Using ELISA and WB methods showed anti-HTLVI Ab in all patients. Only four patients underwent lumbar puncture in which all were normal for cell and biochemistry but positive for anti-HTLV-I antibodies.
Discussion
Epidemiologic studies have been done over the past 25 year's demonestrating worldwide distribution of HTLV-I with different prevalence rates. Because of wide distribution of HTLV-I infection all over the world, doing epidemiological studies in every region (even non-endemic areas) is essential. In some nonendemic areas such as rural West African[8] and South American Indians (Mapuches) from Chile,[9] the results were interesting. These studies have been done among high risk groups and at risk populations such as pregnant women.[10] In Iran, these studies showed some endemic areas in Khorasan Province. Our findings showed that there was a least approximately 10 years interval between the appearance of the symptoms and the diagnosis of disease, indicating that there has been no sufficient notice in finding the virus in the other regions of the country such as Azarbaijan Province. Finding three cases of HTLV-I positive people, due to blood transfusion indicates the importance of screening for the virus before any blood transfusion. This fact is not supported the need for HTLV-I/II antenatal screening in some non-endemic areas such as Greece.[11]
A positive blood result for HTLV-I by ELISA in all patients indicates the high sensitivity of this test and repeatedly, proving the fact that ELISA is the best screening test in HTLV-I assay.

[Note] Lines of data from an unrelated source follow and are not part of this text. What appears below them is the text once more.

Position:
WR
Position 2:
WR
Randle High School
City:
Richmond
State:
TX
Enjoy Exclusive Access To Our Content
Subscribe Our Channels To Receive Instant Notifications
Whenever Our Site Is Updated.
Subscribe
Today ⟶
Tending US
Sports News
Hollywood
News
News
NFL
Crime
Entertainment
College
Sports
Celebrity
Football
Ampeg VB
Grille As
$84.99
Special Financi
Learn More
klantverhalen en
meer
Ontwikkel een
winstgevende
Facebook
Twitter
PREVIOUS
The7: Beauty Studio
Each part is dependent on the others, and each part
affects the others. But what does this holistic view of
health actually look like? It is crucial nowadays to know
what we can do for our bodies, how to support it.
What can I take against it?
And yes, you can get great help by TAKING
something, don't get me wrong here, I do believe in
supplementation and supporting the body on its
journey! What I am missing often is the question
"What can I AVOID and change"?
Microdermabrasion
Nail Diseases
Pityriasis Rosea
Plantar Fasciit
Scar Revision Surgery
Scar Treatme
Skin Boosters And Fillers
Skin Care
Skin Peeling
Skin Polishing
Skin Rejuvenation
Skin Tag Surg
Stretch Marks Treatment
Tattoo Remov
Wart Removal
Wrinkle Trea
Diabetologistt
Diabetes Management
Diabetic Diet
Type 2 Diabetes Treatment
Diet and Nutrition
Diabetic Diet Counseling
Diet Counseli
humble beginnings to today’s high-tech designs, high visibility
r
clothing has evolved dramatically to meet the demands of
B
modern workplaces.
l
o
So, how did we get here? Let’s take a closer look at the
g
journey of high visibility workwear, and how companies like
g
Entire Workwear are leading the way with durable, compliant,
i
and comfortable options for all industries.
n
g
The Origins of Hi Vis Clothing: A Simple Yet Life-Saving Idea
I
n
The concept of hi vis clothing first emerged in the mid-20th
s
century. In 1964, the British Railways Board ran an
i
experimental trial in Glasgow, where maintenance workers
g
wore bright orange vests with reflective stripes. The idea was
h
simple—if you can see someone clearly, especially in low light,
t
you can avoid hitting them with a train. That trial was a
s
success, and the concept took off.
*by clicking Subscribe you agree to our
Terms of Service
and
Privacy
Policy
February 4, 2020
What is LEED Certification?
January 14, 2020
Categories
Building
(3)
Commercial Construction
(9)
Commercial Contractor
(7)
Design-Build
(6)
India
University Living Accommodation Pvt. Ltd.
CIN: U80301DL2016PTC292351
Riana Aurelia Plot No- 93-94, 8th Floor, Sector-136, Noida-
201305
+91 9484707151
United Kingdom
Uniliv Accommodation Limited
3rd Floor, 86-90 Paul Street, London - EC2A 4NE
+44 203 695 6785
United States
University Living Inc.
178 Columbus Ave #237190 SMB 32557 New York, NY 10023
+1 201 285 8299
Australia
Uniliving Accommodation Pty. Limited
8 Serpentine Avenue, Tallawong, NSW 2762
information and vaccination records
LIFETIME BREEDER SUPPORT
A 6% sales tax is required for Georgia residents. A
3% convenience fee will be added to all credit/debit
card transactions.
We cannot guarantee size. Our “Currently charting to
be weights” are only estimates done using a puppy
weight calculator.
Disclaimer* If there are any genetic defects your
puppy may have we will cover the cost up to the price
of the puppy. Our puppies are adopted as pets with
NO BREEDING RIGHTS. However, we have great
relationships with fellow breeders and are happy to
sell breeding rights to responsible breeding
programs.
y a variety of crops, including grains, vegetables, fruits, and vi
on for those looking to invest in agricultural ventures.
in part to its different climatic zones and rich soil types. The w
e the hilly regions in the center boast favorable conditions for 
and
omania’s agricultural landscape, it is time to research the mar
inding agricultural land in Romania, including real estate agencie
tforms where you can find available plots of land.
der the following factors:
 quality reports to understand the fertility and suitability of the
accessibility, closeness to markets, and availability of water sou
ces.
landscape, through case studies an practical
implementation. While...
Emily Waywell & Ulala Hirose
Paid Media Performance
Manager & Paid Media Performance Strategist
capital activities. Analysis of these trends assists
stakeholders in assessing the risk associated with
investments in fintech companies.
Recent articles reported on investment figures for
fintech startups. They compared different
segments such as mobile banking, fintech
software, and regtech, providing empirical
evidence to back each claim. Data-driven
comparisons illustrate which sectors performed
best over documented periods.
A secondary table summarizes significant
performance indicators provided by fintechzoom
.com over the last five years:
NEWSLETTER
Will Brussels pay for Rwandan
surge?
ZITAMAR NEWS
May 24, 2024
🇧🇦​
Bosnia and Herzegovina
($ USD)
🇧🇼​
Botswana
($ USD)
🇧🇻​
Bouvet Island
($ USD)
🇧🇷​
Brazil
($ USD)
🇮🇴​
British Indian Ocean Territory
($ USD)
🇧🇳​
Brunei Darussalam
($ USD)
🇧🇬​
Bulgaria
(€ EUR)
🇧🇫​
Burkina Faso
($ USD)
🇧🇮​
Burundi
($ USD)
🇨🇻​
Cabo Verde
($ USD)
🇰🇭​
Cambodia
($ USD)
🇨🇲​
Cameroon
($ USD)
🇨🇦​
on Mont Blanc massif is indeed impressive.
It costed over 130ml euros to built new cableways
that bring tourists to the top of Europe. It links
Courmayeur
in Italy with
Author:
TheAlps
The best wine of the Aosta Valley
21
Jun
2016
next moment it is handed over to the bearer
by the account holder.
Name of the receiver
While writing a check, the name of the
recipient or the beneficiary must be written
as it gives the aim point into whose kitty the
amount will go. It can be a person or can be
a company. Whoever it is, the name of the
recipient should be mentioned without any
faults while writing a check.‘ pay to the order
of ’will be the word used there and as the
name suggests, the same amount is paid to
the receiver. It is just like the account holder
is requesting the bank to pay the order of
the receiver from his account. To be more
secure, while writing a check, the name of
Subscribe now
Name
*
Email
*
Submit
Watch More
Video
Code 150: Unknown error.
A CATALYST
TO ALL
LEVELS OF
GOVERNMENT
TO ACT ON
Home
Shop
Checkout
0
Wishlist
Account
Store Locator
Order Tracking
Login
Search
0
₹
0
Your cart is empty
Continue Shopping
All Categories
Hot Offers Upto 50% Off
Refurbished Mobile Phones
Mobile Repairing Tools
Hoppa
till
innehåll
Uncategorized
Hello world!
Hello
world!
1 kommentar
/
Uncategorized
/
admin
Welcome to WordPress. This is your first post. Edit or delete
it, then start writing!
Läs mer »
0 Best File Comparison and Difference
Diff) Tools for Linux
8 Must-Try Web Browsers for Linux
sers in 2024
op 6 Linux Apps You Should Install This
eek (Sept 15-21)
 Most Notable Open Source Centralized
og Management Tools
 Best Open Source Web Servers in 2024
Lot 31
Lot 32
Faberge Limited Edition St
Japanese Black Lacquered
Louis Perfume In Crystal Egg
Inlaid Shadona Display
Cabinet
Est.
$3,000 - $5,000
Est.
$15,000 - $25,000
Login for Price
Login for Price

Normal dorsal and cervical MRI in patients who referred to us with spastic paraparesia, reinforces the suspicion for viral and infectious etiologies such as HTLV-I. The presence of upper motor neuron signs with less severity in upper limbs is an interesting finding in which should be considered in HAM/TSP.
Reporting 11 HAM/TSP patients in West Azarbaijan during a three years interval indicates the distribution of HTLV-I in Iran that remind us of the necessity for evaluation of any patient who refer with spastic paraparesia or spastic tetraparesia for HTLV-I.
Regarding the possibility of HTLV-I transmission by blood transfusion, assessing the patients with the history of blood transfusion in past decades should be considered. Finally we are emphasizing that HAM/TSP should be considered in patients with subjective complains such as urinary incontinence or frequency, distal paresthesia, dysesthesia, muscle stiffness and gait disturbances.
Acknowledgments
Authors would like to thank Dr. Sarsarshahi, Dr. Motamedian and Dr. Nazarbaghi for their helps in gathering data of the patients.
Footnotes
Conflict of interest: None declared.